* Written task 1
Output the rows below as a JSON list of strings, one string per line with blank lines omitted, covering only the lines from the one containing "family: Brassicaceae" through the end of the rows, inclusive.

# Chapter 1.4 and 1.5: Visualization and Testing

Goal: Create appropriate visualizations and write assertions to verify your analysis code.

### Topics:
- Choosing the right visualization type
- Creating histograms, scatter plots, and bar plots with Seaborn
- Writing `assert` statements as sanity checks
- Verifying data after filtering operations

In [None]:
import pandas as pd
import numpy as np
import seaborn as sns
import matplotlib.pyplot as plt

## Loading the Data

We'll use the Tips dataset, which comes built into Seaborn. It contains information about restaurant bills and tips, including the total bill, tip amount, day of the week, and whether the customer was a smoker.

In [None]:
# Load the tips dataset from Seaborn
tips = sns.load_dataset('tips')
tips.head()

In [None]:
# How many rows and columns?
tips.shape

## Choosing the Right Visualization

Different questions need different visualizations:
- **Histogram**: "What's the distribution of X?" (one numeric variable)
- **Scatter plot**: "What's the relationship between X and Y?" (two numeric variables)
- **Bar plot**: "How does Y compare across categories?" (one category, one numeric)

Let's see each in action.

### Histograms

A histogram shows how values are distributed. For example: What's the distribution of total bills?

In [None]:
# Histogram of total_bill
sns.histplot(data=tips, x='total_bill')

Most bills are between $10 and $25, with a few expensive outliers above $40.

It's good practice to give our graphs axis labels and a title. Whenever you access a column (e.g. `x='total_bill'`), it will automatically add that title to the x-axis. However, you may want to include your own title with a nicer name. Also, since no y value is specific, there's no y-axis label. Let's add both of these, as well as a title.

In [None]:
# Histogram of total_bill
sns.histplot(data=tips, x='total_bill')
plt.title('Histogram of Total Bills')
plt.xlabel('Total Bill ($)')
plt.ylabel('Count')
plt.show() # This is optional, but it makes sure the graph displays

### Scatter Plots

A scatter plot shows the relationship between two numeric variables. For example: How does tip relate to total bill?

* Extracted entries

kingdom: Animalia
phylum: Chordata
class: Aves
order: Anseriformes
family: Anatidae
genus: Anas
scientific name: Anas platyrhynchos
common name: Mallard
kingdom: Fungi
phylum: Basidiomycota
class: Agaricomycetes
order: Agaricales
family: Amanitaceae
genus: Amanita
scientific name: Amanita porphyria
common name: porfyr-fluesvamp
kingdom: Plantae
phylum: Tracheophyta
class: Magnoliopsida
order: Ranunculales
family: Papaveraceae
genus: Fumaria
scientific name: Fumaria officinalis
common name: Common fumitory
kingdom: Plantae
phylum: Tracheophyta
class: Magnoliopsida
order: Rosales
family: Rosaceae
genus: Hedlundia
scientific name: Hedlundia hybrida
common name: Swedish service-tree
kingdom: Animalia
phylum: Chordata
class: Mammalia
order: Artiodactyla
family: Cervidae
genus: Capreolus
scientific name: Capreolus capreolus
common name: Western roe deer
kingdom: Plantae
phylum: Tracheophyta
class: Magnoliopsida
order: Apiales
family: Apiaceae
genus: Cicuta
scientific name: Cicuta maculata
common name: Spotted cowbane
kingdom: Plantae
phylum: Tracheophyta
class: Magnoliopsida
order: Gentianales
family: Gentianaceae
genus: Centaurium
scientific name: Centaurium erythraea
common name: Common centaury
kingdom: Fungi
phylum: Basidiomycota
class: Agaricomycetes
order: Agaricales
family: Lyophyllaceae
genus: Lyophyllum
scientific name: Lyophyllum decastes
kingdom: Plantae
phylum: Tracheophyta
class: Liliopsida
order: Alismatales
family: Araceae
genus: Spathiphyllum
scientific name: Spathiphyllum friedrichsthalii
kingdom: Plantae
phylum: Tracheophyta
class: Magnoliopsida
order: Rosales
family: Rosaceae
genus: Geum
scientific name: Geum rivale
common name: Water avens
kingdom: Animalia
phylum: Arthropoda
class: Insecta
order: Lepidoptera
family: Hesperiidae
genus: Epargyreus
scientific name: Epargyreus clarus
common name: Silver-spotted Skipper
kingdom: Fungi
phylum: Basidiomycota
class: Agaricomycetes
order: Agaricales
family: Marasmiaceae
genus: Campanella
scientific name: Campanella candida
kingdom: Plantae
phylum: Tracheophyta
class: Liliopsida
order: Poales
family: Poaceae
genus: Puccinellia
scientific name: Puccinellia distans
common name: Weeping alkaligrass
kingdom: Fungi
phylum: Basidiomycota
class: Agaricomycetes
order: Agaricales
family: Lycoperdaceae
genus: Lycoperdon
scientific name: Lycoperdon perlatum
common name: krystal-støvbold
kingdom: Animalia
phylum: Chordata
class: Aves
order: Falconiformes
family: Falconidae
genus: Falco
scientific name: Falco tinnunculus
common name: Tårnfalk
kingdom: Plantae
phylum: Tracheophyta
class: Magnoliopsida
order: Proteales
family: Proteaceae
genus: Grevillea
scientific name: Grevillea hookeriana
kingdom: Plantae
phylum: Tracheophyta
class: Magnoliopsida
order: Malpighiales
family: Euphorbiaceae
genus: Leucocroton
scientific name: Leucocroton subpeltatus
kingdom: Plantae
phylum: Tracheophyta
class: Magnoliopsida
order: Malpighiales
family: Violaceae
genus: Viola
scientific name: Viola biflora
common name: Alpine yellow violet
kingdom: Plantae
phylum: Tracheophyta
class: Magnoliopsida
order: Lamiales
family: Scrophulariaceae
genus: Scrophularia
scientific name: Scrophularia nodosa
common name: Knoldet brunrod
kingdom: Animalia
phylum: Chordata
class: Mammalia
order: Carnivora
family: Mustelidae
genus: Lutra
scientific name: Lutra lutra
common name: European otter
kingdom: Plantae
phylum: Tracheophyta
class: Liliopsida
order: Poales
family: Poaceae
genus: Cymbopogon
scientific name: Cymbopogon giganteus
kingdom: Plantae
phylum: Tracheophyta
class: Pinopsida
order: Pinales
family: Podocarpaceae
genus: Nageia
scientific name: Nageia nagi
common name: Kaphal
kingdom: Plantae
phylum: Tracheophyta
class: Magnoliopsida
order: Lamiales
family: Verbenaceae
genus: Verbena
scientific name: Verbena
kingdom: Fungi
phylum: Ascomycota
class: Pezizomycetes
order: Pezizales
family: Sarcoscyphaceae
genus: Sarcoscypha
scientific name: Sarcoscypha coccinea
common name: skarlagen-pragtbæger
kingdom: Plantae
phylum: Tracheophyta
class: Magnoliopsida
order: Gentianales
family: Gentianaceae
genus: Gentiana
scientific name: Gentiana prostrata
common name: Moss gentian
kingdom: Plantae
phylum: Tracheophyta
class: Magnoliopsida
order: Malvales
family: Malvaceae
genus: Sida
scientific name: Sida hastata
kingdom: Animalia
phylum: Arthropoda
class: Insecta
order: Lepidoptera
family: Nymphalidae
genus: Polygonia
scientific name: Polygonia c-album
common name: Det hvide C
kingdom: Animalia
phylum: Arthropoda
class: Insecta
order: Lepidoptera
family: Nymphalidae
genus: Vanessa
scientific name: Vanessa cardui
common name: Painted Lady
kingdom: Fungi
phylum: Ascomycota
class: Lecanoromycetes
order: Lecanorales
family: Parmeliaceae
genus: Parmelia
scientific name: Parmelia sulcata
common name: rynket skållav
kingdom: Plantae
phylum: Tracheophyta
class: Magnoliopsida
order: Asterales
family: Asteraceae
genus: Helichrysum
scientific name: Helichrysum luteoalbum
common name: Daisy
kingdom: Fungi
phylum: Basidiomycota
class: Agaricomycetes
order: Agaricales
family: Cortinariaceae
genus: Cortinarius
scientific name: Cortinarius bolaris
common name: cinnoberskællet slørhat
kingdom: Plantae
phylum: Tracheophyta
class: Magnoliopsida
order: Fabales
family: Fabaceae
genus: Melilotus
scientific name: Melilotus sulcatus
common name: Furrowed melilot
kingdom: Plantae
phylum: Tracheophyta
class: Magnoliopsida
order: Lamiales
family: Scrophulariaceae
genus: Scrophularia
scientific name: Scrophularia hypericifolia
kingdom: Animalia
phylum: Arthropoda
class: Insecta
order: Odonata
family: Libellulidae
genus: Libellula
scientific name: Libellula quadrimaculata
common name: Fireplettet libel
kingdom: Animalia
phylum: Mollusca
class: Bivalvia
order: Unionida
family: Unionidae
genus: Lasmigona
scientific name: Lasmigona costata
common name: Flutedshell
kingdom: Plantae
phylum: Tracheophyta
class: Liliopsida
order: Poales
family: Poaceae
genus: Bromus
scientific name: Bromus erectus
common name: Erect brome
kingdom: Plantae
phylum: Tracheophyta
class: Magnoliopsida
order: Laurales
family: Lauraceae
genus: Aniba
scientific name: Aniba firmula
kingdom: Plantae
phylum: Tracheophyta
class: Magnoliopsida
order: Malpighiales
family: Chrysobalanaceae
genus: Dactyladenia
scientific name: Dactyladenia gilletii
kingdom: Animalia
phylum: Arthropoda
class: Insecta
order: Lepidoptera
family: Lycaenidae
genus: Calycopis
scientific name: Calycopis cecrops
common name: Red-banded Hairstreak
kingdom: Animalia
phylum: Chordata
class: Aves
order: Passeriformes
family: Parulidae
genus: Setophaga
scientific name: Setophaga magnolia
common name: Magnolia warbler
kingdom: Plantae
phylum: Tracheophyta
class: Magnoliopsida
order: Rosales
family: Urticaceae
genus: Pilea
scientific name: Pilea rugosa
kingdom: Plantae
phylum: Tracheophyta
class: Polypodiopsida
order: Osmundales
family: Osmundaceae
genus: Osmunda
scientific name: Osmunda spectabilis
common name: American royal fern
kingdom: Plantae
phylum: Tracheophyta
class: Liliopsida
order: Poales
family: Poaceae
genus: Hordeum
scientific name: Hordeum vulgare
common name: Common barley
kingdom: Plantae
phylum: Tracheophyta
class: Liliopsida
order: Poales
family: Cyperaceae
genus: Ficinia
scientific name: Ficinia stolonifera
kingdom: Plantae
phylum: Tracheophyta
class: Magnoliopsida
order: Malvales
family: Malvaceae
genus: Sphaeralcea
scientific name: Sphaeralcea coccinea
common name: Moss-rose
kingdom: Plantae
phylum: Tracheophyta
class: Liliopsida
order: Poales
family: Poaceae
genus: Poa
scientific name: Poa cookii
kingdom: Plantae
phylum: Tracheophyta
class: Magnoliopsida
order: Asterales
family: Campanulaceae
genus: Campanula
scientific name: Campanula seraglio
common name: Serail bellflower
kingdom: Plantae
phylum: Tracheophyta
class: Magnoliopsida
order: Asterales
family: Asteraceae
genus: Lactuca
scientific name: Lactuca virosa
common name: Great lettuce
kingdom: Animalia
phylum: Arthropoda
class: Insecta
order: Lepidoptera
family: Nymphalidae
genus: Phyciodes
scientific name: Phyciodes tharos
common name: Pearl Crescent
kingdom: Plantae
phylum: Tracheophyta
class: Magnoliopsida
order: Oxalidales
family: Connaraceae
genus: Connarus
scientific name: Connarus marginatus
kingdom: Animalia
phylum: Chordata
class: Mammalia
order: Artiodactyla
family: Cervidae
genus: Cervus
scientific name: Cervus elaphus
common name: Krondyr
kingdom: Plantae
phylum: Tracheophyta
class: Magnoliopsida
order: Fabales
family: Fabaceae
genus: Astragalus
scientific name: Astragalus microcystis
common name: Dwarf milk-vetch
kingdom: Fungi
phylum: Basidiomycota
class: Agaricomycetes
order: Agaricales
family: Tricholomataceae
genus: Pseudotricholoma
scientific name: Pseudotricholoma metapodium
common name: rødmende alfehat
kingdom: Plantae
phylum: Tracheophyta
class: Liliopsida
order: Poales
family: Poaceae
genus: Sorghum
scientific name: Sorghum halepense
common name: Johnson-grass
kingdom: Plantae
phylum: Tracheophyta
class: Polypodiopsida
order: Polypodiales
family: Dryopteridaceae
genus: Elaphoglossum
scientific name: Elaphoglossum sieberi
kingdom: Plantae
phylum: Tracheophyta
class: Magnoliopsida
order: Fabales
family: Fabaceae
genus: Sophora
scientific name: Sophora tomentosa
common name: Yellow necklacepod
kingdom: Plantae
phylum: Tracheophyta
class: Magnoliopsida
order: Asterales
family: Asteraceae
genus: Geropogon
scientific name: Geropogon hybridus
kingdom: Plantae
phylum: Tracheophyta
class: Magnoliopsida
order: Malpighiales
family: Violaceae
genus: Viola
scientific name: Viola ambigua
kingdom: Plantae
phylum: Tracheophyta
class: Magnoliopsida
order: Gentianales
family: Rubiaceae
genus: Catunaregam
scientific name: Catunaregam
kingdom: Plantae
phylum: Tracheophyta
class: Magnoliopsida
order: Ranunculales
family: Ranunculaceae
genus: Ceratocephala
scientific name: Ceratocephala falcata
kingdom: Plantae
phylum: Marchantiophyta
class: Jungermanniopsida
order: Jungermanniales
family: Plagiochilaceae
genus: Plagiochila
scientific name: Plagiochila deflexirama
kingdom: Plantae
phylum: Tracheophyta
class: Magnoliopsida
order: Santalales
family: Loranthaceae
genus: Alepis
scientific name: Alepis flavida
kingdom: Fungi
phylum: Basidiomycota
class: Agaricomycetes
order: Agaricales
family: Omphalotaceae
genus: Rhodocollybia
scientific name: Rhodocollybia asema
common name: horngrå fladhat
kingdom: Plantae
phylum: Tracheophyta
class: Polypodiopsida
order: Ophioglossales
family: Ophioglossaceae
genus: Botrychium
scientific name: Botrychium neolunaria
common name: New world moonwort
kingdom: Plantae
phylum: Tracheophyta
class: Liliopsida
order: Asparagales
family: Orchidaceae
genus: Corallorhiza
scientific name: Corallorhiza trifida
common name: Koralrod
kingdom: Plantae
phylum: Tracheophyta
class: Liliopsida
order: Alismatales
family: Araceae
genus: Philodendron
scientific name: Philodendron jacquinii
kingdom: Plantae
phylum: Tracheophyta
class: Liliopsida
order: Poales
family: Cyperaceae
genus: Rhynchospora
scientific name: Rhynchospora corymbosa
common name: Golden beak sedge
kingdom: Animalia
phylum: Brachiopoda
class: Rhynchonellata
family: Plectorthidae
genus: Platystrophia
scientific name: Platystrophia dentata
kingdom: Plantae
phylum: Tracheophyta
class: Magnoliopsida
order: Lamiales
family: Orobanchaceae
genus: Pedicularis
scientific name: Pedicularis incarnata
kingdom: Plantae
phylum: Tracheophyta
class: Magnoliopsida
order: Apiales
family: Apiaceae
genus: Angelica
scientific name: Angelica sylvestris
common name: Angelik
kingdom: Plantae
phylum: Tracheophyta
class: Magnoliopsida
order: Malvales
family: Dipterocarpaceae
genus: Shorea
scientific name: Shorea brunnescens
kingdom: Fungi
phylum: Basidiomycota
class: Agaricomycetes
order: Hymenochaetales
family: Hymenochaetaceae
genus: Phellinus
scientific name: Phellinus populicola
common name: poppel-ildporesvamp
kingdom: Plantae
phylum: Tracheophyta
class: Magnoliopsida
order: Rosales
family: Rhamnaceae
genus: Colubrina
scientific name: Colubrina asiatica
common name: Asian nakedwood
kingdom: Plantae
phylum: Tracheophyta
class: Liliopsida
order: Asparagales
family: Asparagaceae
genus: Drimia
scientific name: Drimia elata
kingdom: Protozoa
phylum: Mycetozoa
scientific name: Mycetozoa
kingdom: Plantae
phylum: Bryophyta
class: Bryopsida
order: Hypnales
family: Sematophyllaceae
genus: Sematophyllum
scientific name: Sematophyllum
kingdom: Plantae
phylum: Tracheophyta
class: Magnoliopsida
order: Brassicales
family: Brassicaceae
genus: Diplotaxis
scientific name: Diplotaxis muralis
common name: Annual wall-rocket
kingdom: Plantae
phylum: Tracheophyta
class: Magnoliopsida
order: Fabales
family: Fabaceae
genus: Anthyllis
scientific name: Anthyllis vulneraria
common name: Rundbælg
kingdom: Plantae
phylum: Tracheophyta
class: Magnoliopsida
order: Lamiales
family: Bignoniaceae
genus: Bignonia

* Written task 2
Reproduce verbatim the passage of the visualization chapter between "### Histograms" and "as a title.", inclusive.

* Full output 1
[
  "family: Brassicaceae",
  "genus: Diplotaxis",
  "scientific name: Diplotaxis muralis",
  "common name: Annual wall-rocket",
  "kingdom: Plantae",
  "phylum: Tracheophyta",
  "class: Magnoliopsida",
  "order: Fabales",
  "family: Fabaceae",
  "genus: Anthyllis",
  "scientific name: Anthyllis vulneraria",
  "common name: Rundbælg",
  "kingdom: Plantae",
  "phylum: Tracheophyta",
  "class: Magnoliopsida",
  "order: Lamiales",
  "family: Bignoniaceae",
  "genus: Bignonia"
]

* Full output 2
### Histograms

A histogram shows how values are distributed. For example: What's the distribution of total bills?

In [None]:
# Histogram of total_bill
sns.histplot(data=tips, x='total_bill')

Most bills are between $10 and $25, with a few expensive outliers above $40.

It's good practice to give our graphs axis labels and a title. Whenever you access a column (e.g. `x='total_bill'`), it will automatically add that title to the x-axis. However, you may want to include your own title with a nicer name. Also, since no y value is specific, there's no y-axis label. Let's add both of these, as well as a title.